Lidia Poët: la vita dell’avvocata pioniera nel libro di Giovanna Barca
Lidia Poët
La figura di Lidia Poët è arrivata (anche) nelle case dei non giuristi grazie alla serie Netflix “La legge di Lidia Poët” con l’attrice Matilda De Angelis ad impersonare l’avvocata pioniera torinese pronta a sparigliare le carte del pregiudizio e del maschilismo dilagante in Italia a cavallo tra XIV e XX secolo. Al centro della trama, oltre ai tratti avventurosi e narrativi tipici di una serie tv, anche la sentenza della Corte d’Appello di Torino del 14 novembre 1883 che dichiarò illegittima l’iscrizione all’albo degli avvocati di Lidia Poët in quanto veniva stabilito che ““L’avvocheria fosse un ufficio esercitabile soltanto da maschi, e nel quale non dovevano punto immischiarsi le femmine“, poi confermata dalla Cassazione di Torino nel 1884.
Ad approfondire, però, con dovizia di particolari la vita personale e giuridica di Lidia Poët è stata la nota avvocata casertana (oggi cancelliera esperta) Giovanna Barca, già fondatrice della Camera minorile di Santa Maria Capua Vetere e già componente del Comitato pari opportunità del Consiglio dell’Ordine degli Avvocati del medesimo Foro, nonché socia fondatrice dell’Italian Child Abduction Lawyer Italy.
Giovanna Barca
Lo ha fatto in un libro facente parte della collana diretta da Nadia Verdile chiamata “Italiane”, all’interno della quale sono presenti libri che raccontano alcune grandi italiane come Rita Levi Montalcini e Maria Montessori.

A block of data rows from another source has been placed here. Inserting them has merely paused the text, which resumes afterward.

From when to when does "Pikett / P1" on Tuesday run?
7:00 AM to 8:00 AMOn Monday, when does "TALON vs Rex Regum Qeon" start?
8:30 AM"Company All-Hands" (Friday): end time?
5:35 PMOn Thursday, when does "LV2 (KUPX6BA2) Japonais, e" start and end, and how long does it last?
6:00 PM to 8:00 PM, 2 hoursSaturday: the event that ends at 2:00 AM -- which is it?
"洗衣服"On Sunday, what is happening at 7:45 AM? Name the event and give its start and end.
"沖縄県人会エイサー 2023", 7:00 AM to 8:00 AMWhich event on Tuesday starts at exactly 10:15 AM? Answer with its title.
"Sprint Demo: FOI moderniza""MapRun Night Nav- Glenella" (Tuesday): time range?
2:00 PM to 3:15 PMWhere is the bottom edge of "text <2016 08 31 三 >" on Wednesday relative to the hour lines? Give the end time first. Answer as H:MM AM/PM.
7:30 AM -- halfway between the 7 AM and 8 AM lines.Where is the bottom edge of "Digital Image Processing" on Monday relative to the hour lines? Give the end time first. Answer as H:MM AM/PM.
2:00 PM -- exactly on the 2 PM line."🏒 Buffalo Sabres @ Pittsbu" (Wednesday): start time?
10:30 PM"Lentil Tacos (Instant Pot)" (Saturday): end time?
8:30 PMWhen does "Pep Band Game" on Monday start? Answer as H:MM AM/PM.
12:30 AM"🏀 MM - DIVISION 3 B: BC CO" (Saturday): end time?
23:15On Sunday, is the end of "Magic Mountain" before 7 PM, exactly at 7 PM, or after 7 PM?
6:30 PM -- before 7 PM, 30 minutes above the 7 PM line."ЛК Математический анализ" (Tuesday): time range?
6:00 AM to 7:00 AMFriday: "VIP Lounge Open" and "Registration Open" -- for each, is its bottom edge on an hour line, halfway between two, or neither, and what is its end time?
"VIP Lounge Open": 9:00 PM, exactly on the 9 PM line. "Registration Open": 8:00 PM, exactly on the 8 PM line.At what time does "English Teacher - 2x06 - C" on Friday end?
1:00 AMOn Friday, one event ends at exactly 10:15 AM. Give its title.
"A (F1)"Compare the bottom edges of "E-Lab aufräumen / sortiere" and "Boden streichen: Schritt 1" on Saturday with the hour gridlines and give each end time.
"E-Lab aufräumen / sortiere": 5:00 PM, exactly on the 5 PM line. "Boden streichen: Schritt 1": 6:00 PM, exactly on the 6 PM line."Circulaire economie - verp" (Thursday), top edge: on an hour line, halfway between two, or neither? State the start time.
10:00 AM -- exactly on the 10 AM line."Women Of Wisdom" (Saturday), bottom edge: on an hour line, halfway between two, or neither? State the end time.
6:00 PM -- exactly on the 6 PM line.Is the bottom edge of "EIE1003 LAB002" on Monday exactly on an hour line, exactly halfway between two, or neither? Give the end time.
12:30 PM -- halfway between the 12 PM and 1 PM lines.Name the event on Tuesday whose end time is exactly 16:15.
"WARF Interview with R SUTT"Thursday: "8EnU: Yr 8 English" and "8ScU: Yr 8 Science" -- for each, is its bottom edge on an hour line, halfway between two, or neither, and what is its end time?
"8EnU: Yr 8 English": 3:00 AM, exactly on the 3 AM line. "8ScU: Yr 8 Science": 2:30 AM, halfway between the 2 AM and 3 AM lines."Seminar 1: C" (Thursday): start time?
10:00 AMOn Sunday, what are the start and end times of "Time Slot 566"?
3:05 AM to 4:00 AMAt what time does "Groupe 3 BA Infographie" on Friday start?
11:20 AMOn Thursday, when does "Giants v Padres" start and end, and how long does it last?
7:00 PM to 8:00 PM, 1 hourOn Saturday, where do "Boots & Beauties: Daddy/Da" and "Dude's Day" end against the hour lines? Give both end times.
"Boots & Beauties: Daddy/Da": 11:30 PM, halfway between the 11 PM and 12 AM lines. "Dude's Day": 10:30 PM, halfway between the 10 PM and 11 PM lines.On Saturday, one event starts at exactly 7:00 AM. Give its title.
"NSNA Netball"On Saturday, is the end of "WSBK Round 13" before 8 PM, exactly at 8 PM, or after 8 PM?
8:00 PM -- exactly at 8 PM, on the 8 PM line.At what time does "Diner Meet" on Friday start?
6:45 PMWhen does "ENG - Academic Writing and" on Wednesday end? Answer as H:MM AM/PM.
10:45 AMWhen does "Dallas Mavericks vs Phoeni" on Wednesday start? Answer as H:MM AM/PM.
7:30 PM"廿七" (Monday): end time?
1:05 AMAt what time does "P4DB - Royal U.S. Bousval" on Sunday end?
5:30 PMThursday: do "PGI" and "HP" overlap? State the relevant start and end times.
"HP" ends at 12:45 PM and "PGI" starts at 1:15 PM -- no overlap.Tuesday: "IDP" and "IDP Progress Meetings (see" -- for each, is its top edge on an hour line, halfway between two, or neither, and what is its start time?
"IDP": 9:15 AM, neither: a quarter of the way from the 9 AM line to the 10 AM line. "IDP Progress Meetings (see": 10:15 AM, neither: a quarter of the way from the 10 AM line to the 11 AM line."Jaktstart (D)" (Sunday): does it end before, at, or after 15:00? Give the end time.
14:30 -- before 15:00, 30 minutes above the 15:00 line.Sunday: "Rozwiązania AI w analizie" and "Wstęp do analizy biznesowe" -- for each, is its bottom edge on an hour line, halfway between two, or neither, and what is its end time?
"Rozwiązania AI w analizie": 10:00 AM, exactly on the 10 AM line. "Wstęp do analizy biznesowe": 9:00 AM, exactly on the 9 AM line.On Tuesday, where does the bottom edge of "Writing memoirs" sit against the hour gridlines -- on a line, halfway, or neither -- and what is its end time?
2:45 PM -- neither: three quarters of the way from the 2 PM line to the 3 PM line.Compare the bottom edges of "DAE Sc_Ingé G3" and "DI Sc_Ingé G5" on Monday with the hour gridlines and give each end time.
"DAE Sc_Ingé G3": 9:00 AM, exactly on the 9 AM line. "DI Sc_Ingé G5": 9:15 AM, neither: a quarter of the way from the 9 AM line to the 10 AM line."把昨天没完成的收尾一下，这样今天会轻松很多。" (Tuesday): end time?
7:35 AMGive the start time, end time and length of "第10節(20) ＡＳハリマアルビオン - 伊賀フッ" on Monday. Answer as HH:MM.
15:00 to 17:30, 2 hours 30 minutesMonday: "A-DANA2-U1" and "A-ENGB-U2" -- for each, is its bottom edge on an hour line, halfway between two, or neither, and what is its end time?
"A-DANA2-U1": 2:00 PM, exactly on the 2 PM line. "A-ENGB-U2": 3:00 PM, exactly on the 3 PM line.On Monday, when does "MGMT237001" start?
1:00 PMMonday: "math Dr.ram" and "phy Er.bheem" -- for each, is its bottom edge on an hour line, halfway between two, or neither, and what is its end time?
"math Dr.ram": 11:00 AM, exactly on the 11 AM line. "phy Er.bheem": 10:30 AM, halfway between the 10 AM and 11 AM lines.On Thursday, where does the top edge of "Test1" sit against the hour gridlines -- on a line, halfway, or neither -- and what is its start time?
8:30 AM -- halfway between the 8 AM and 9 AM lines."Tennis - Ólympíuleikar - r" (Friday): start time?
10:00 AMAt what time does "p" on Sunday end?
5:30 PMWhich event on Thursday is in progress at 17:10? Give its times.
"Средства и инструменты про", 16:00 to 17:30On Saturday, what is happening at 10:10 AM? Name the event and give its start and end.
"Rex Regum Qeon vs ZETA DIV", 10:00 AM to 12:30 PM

“E’ il racconto di una vita tra riflessione e consapevolezza sui principi giusti e veri che contraddistinguono l’avvocatura femminile in una società ancora maschilista, animata da una speciale spinta emotiva e passionale che rende uniche le donne che indossano la toga. Un ardente desiderio di giustizia che anima le avvocate è quello di cui la nostra società ha bisogno per diventare un luogo equo e democraticamente rispettoso dei diritti delle persone. E Lidia Poët ne è stata precorritrice e paladina” si legge nel libro che lascia spazio anche alle battaglie civili e sociali dell’avvocata che relazionò a prestigiosi convegni e importanti congressi internazionali relazionando su questioni femminili e non solo (anche su temi penitenziari, ad esempio).
La laurea di Lidia Poët
Nel libro sono presenti anche i dibattiti all’interno di un parlamento italiano composto da soli uomini, trovatori a discutere in merito alla “concessione” di diritti alle donne.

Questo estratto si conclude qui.